• PROBLEM STATEMENT:
Pictures aside, return every line below exactly as written.

[Extracted page text data]
Segment Open

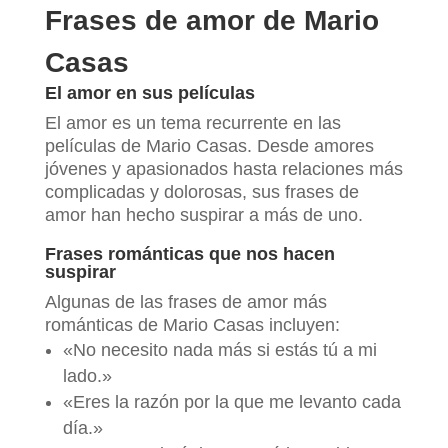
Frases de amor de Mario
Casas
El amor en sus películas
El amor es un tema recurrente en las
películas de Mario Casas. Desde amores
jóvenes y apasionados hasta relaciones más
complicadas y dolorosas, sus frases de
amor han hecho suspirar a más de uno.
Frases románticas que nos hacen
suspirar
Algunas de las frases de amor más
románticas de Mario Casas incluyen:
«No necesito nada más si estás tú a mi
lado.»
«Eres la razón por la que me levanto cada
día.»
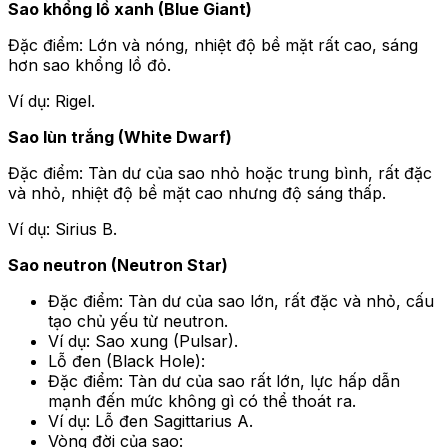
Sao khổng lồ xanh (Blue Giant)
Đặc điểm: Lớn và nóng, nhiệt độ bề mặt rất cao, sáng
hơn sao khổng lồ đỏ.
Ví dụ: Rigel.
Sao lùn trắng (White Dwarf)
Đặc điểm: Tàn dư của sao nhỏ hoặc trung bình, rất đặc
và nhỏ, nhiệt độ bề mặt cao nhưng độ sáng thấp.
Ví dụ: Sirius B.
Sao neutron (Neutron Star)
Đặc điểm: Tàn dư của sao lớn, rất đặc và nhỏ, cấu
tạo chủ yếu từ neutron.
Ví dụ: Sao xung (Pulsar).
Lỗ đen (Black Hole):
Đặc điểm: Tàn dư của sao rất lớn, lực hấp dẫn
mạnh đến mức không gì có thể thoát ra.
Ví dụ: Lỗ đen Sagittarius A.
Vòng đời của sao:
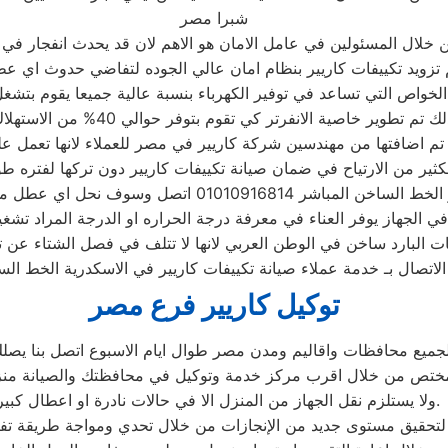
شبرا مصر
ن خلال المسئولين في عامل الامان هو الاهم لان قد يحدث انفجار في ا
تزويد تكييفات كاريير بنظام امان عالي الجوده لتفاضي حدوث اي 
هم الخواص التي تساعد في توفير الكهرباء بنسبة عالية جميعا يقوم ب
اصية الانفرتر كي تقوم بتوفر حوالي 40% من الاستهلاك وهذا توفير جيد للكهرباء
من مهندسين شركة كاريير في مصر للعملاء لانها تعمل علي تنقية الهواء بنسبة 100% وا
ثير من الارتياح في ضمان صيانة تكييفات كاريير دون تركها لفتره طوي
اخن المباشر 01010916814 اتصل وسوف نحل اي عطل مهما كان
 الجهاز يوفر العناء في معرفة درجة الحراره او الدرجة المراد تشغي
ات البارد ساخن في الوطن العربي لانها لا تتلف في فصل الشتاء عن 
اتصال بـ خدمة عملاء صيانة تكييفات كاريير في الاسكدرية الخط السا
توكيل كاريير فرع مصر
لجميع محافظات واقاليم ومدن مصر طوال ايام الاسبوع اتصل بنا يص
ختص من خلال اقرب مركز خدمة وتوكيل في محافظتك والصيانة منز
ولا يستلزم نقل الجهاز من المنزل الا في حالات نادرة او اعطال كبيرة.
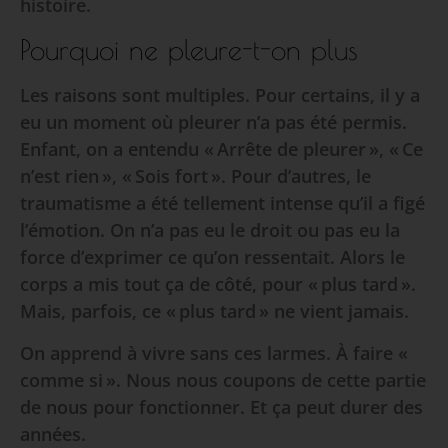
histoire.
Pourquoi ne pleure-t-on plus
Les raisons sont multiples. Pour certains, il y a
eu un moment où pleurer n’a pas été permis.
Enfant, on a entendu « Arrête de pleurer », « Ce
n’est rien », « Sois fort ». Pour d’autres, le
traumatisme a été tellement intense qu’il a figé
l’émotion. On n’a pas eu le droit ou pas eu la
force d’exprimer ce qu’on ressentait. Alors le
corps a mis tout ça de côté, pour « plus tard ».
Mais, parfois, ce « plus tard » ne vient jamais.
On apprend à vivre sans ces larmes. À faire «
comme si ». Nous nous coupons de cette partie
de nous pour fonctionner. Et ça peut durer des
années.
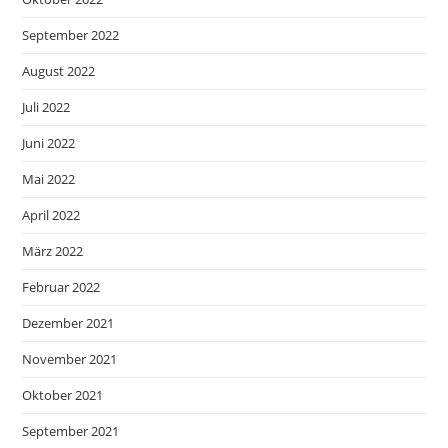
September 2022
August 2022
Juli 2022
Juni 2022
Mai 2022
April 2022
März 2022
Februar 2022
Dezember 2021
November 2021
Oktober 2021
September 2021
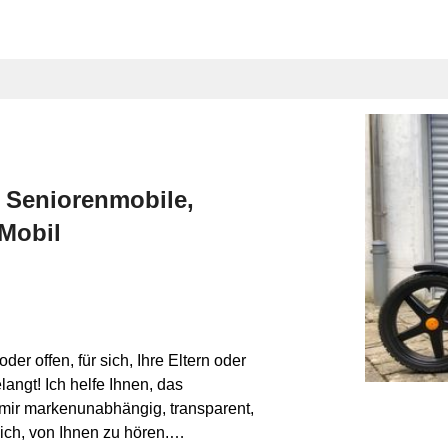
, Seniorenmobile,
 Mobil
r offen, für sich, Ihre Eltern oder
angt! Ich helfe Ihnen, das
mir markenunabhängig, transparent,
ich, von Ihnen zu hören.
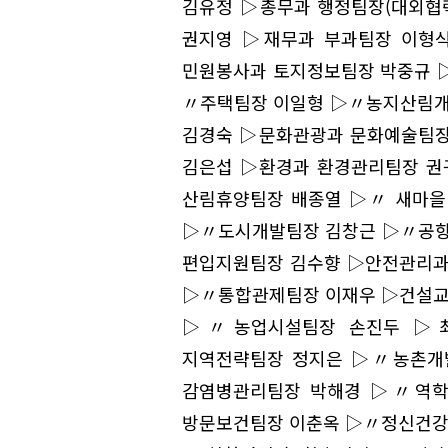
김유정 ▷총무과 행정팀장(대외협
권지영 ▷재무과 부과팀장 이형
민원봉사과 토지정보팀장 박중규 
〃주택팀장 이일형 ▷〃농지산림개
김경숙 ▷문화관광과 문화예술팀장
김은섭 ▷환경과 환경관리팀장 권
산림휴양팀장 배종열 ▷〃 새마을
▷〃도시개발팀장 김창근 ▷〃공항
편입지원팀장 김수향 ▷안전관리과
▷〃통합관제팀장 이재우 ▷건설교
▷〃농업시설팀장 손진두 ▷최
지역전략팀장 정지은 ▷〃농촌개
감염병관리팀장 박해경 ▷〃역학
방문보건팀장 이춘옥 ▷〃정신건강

Segment Closed

• TASK OUTPUT:
Frases de amor de Mario
Casas
El amor en sus películas
El amor es un tema recurrente en las
películas de Mario Casas. Desde amores
jóvenes y apasionados hasta relaciones más
complicadas y dolorosas, sus frases de
amor han hecho suspirar a más de uno.
Frases románticas que nos hacen
suspirar
Algunas de las frases de amor más
románticas de Mario Casas incluyen:
«No necesito nada más si estás tú a mi
lado.»
«Eres la razón por la que me levanto cada
día.»
Sao khổng lồ xanh (Blue Giant)
Đặc điểm: Lớn và nóng, nhiệt độ bề mặt rất cao, sáng
hơn sao khổng lồ đỏ.
Ví dụ: Rigel.
Sao lùn trắng (White Dwarf)
Đặc điểm: Tàn dư của sao nhỏ hoặc trung bình, rất đặc
và nhỏ, nhiệt độ bề mặt cao nhưng độ sáng thấp.
Ví dụ: Sirius B.
Sao neutron (Neutron Star)
Đặc điểm: Tàn dư của sao lớn, rất đặc và nhỏ, cấu
tạo chủ yếu từ neutron.
Ví dụ: Sao xung (Pulsar).
Lỗ đen (Black Hole):
Đặc điểm: Tàn dư của sao rất lớn, lực hấp dẫn
mạnh đến mức không gì có thể thoát ra.
Ví dụ: Lỗ đen Sagittarius A.
Vòng đời của sao:
شبرا مصر
ن خلال المسئولين في عامل الامان هو الاهم لان قد يحدث انفجار في ا
تزويد تكييفات كاريير بنظام امان عالي الجوده لتفاضي حدوث اي 
هم الخواص التي تساعد في توفير الكهرباء بنسبة عالية جميعا يقوم ب
اصية الانفرتر كي تقوم بتوفر حوالي 40% من الاستهلاك وهذا توفير جيد للكهرباء
من مهندسين شركة كاريير في مصر للعملاء لانها تعمل علي تنقية الهواء بنسبة 100% وا
ثير من الارتياح في ضمان صيانة تكييفات كاريير دون تركها لفتره طوي
اخن المباشر 01010916814 اتصل وسوف نحل اي عطل مهما كان
 الجهاز يوفر العناء في معرفة درجة الحراره او الدرجة المراد تشغي
ات البارد ساخن في الوطن العربي لانها لا تتلف في فصل الشتاء عن 
اتصال بـ خدمة عملاء صيانة تكييفات كاريير في الاسكدرية الخط السا
توكيل كاريير فرع مصر
لجميع محافظات واقاليم ومدن مصر طوال ايام الاسبوع اتصل بنا يص
ختص من خلال اقرب مركز خدمة وتوكيل في محافظتك والصيانة منز
ولا يستلزم نقل الجهاز من المنزل الا في حالات نادرة او اعطال كبيرة.
histoire.
Pourquoi ne pleure-t-on plus
Les raisons sont multiples. Pour certains, il y a
eu un moment où pleurer n’a pas été permis.
Enfant, on a entendu « Arrête de pleurer », « Ce
n’est rien », « Sois fort ». Pour d’autres, le
traumatisme a été tellement intense qu’il a figé
l’émotion. On n’a pas eu le droit ou pas eu la
force d’exprimer ce qu’on ressentait. Alors le
corps a mis tout ça de côté, pour « plus tard ».
Mais, parfois, ce « plus tard » ne vient jamais.
On apprend à vivre sans ces larmes. À faire «
comme si ». Nous nous coupons de cette partie
de nous pour fonctionner. Et ça peut durer des
années.
September 2022
August 2022
Juli 2022
Juni 2022
Mai 2022
April 2022
März 2022
Februar 2022
Dezember 2021
November 2021
Oktober 2021
September 2021
, Seniorenmobile,
 Mobil
r offen, für sich, Ihre Eltern oder
angt! Ich helfe Ihnen, das
mir markenunabhängig, transparent,
ich, von Ihnen zu hören.
김유정 ▷총무과 행정팀장(대외협
권지영 ▷재무과 부과팀장 이형
민원봉사과 토지정보팀장 박중규 
〃주택팀장 이일형 ▷〃농지산림개
김경숙 ▷문화관광과 문화예술팀장
김은섭 ▷환경과 환경관리팀장 권
산림휴양팀장 배종열 ▷〃 새마을
▷〃도시개발팀장 김창근 ▷〃공항
편입지원팀장 김수향 ▷안전관리과
▷〃통합관제팀장 이재우 ▷건설교
▷〃농업시설팀장 손진두 ▷최
지역전략팀장 정지은 ▷〃농촌개
감염병관리팀장 박해경 ▷〃역학
방문보건팀장 이춘옥 ▷〃정신건강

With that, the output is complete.